Waiting was worse than the fear of battle. Her body wanted to move, to get away from her chair and walk through the familiar halls. The back of her mind shouted for action, movement, confrontation. She paced the ship top to bottom and back again. Her mind went through trivia about all the people she met in the halls, the small detritus from the intelligence reports she’d read. The mechanic, Amos Burton. Implicated in several murders, indicted, never tried. Took an elective vasectomy the day he was legally old enough to do so. Naomi Nagata, the engineer. Two master’s degrees. Offered full-ride scholarship for a PhD on Ceres Station and turned it down. Alex Kamal, pilot. Seven drunk and disorderlies when he was in his early twenties. Had a son on Mars he still didn’t know about. James Holden, the man without secrets. The holy fool who’d dragged the solar system into war and seemed utterly blind to the damage he caused. An idealist. The most dangerous kind of man there was. And a good man too.
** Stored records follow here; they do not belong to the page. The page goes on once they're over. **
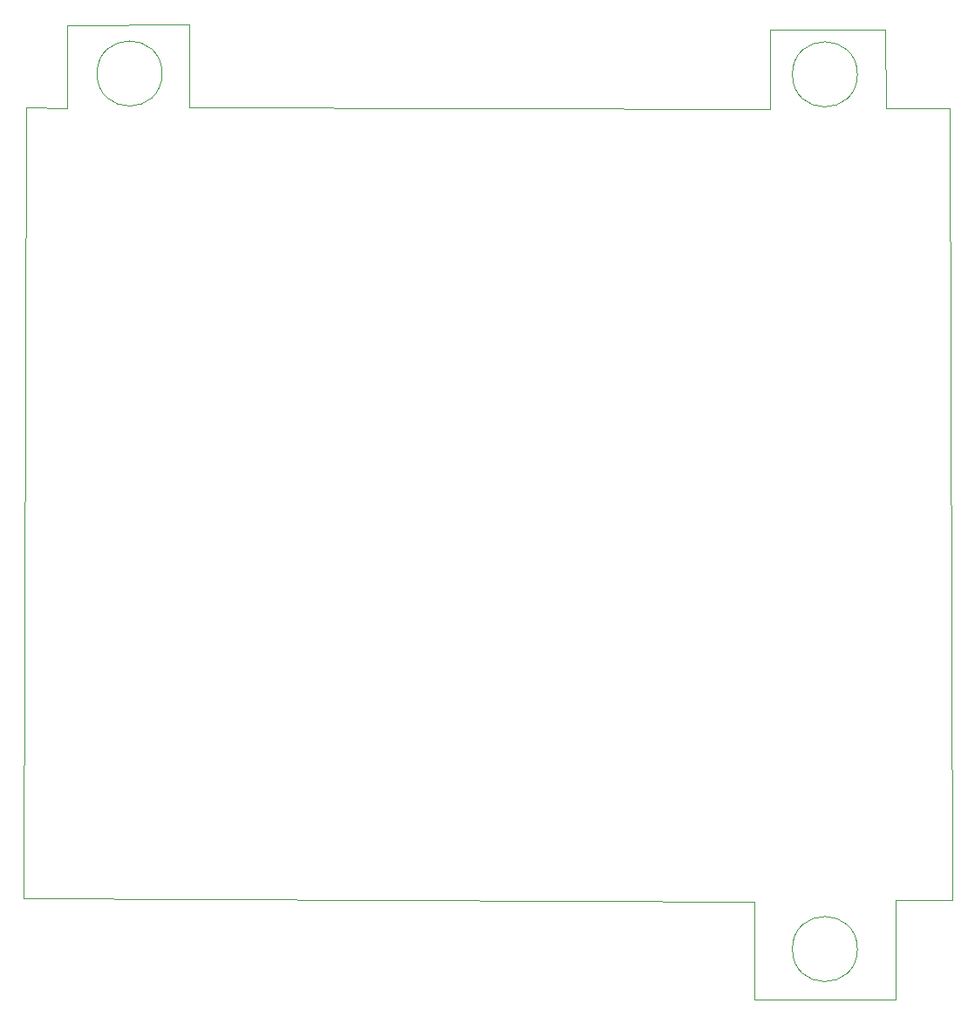
<source format=gbr>
%TF.GenerationSoftware,KiCad,Pcbnew,9.0.4*%
%TF.CreationDate,2025-10-22T08:48:54-05:00*%
%TF.ProjectId,MotorControl,4d6f746f-7243-46f6-9e74-726f6c2e6b69,rev?*%
%TF.SameCoordinates,Original*%
%TF.FileFunction,Profile,NP*%
%FSLAX46Y46*%
G04 Gerber Fmt 4.6, Leading zero omitted, Abs format (unit mm)*
G04 Created by KiCad (PCBNEW 9.0.4) date 2025-10-22 08:48:54*
%MOMM*%
%LPD*%
G01*
G04 APERTURE LIST*
%TA.AperFunction,Profile*%
%ADD10C,0.050000*%
%TD*%
G04 APERTURE END LIST*
D10*
X90800000Y-34213640D02*
G75*
G02*
X84488614Y-34213640I-3155693J0D01*
G01*
X84488614Y-34213640D02*
G75*
G02*
X90800000Y-34213640I3155693J0D01*
G01*
X158305693Y-119126000D02*
G75*
G02*
X151994307Y-119126000I-3155693J0D01*
G01*
X151994307Y-119126000D02*
G75*
G02*
X158305693Y-119126000I3155693J0D01*
G01*
X158305693Y-34290000D02*
G75*
G02*
X151994307Y-34290000I-3155693J0D01*
G01*
X151994307Y-34290000D02*
G75*
G02*
X158305693Y-34290000I3155693J0D01*
G01*
X93406620Y-37455222D02*
X149800000Y-37641405D01*
X149800000Y-30000000D01*
X160994060Y-30000000D01*
X161069075Y-37575696D01*
X167285946Y-37577669D01*
X167480700Y-114354000D01*
X162020000Y-114354000D01*
X162020000Y-124006000D01*
X148276000Y-124000000D01*
X148276000Y-114541624D01*
X77346984Y-114203995D01*
X77602496Y-37495503D01*
X81600000Y-37611619D01*
X81600000Y-29550000D01*
X93399655Y-29492768D01*
X93406620Y-37455222D01*
M02*

</source>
She wondered whether any of it mattered.

The only real player near enough to talk to without lag turning the conversation utterly epistolary was Souther, and as he was still putatively on the same side as Nguyen and preparing to face battle with the ships protecting her, the opportunities were few and far between.

“Have you heard anything?” he asked from her terminal.

“No,” she said. “I don’t know what’s taking the f**king bobble-head so long.”

“You’re asking him to turn his back on the man he’s trusted the most.”

“And how f**king long does that take? When I did it, it was over in maybe five minutes. ‘Soren,’ I said. ‘You’re a douche bag. Get out of my sight.’ It isn’t harder than that.”

“And if he doesn’t come through?” Souther asked.

She sighed.

“Then I call you back and try talking you into going rogue.”

“Ah,” Souther said with a half smile. “And how do you see that going?”

“I don’t like my chances, but you never know. I can be damned persuasive.”

An alert popped up. A new message. From Arjun.

“I have to go,” she said. “Keep an ear to the ground or whatever the hell you do out here where the ground doesn’t mean anything.”

“Be safe, Chrisjen,” Souther said, and vanished into the green background of a dead connection.

Around her, the galley was empty. Still, someone might come in. She lifted the hem of her sari and walked to her little room, sliding her door closed before she gave her terminal permission to open the file.

Arjun was at his desk, his formal clothes on but undone at the neck and sleeves. He looked like a man just returned from a bad party. The sunlight streamed in behind him. Afternoon, then. It had been afternoon when he’d sent it. And it might still be. She touched the screen, her fingertips tracing the line of his shoulder.

“So I understand from your message that you may not come home,” he said.

“I’m sorry,” she said to the screen.

“As you imagine, I find the thought … distressing,” he said, and then a smile split his face, dancing in eyes she now saw were red with tears. “But what can I do about it? I teach poetry to graduate students. I have no power in this world. That has always been you. And so I want to offer you this. Don’t think about me. Don’t take your mind from what you’re doing on my account. And if you don’t …”

Arjun took a deep breath.

“If life transcends death, then I will seek for you there. If not, then there too.”

He looked down and then up again.

“I love you, Kiki. And I will always love you, from whatever distance.”